Faith in Action

New Hilton Head group has a message for the community: Hate speech has no place here

Brad Bloom
Brad Bloom

The Lowcountry Coalition Against Hate, a new group on Hilton Head Island, believes hate speech has no place on our island.

Made up of more than thirty-five representatives from various organizations, the group met recently to discuss how a diverse group of community leaders might set an example that such speech would not be accepted in our public discourse.

The group includes leaders from the both political parties and community organizations from both the liberal and conservative sectors. These sectors, who sometimes oppose one another, have transcended their differences.

Thee group formed after a mayoral candidate who questions whether the Holocaust happened announced his candidacy. A second candidate for mayor later spoke of her admiration of Adolph Hitler, complimenting his so-called skills of uniting his people.

The coalition wants to help Hilton Head voters understand how important it is to counter hate with truth and knowledge of the facts of history, especially about the Holocaust.

It also hopes to rally the community rather than destroying or demonizing individual people.

Our objective is to teach old and young alike that communities thrive not only on their economic resources but on their moral foundation.

It is does not matter whether these two candidates have no real chance to win the election.

What really matters is our integrity as a community.
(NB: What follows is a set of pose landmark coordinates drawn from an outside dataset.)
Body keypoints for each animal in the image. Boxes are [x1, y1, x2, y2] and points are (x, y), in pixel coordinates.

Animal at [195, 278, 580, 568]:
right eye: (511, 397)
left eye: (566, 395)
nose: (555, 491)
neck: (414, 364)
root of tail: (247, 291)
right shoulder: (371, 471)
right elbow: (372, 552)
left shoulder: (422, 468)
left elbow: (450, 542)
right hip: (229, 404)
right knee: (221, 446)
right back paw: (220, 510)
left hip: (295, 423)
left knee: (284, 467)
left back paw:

The coalition wants to send a message to our youth that the adult world that makes the rules abides by the principle that America rejects hate and respects the history of all the peoples who live here. It does not seek to endorse any candidate but wants all prospective leaders to support the principles that hate speech is wrong and that efforts to lie about the Holocaust are wrong.

Only one candidate has issued a statement to this effect.

Will other community leaders and organizations remain silent?

Is silence in the face of hate speech the message our young deserve from elected officials?

I have faced this issue directly with teens in the congregation. For the last two years we have sent two delegations of juniors and seniors on a special mission called the March of the Living.

For ten days, the teens travel first to Poland. They learn about the Holocaust, meet teens from Poland and participate in a march through the gates of the Auschwitz concentration camp.

They then travel to Israel where they learn about the miracle of that country and how it was founded.

I could not look them in the eye and say that it was OK for them to go far away to Auschwitz but find hate tolerated in our community.

What example is that for them to follow?

This coalition is also concerned about leadership recognizing that any elected official is a symbolic of community values.

If community leaders — no matter how remote their chances of election may be — still believe the Holocaust is fake history then who in God’s name will be the next target of the next crusade for fake truths?

The group wants to remind our community that when we sing “America the Beautiful” the words “God shed his grace on thee” have a special meaning. Because, without God’s watchful eye and divine presence, what kind of nation would we become?

“Not in our town” is a rallying cry for those for whom Hilton Head is much more than a world class resort community.

Coalition members are determined that when the past calls out to the future, we will say, as the prophet Isaiah proclaimed:“I heard the voice of the Lord, saying, Whom shall I send, and who will go or us? Then said I , Here am I; send me.”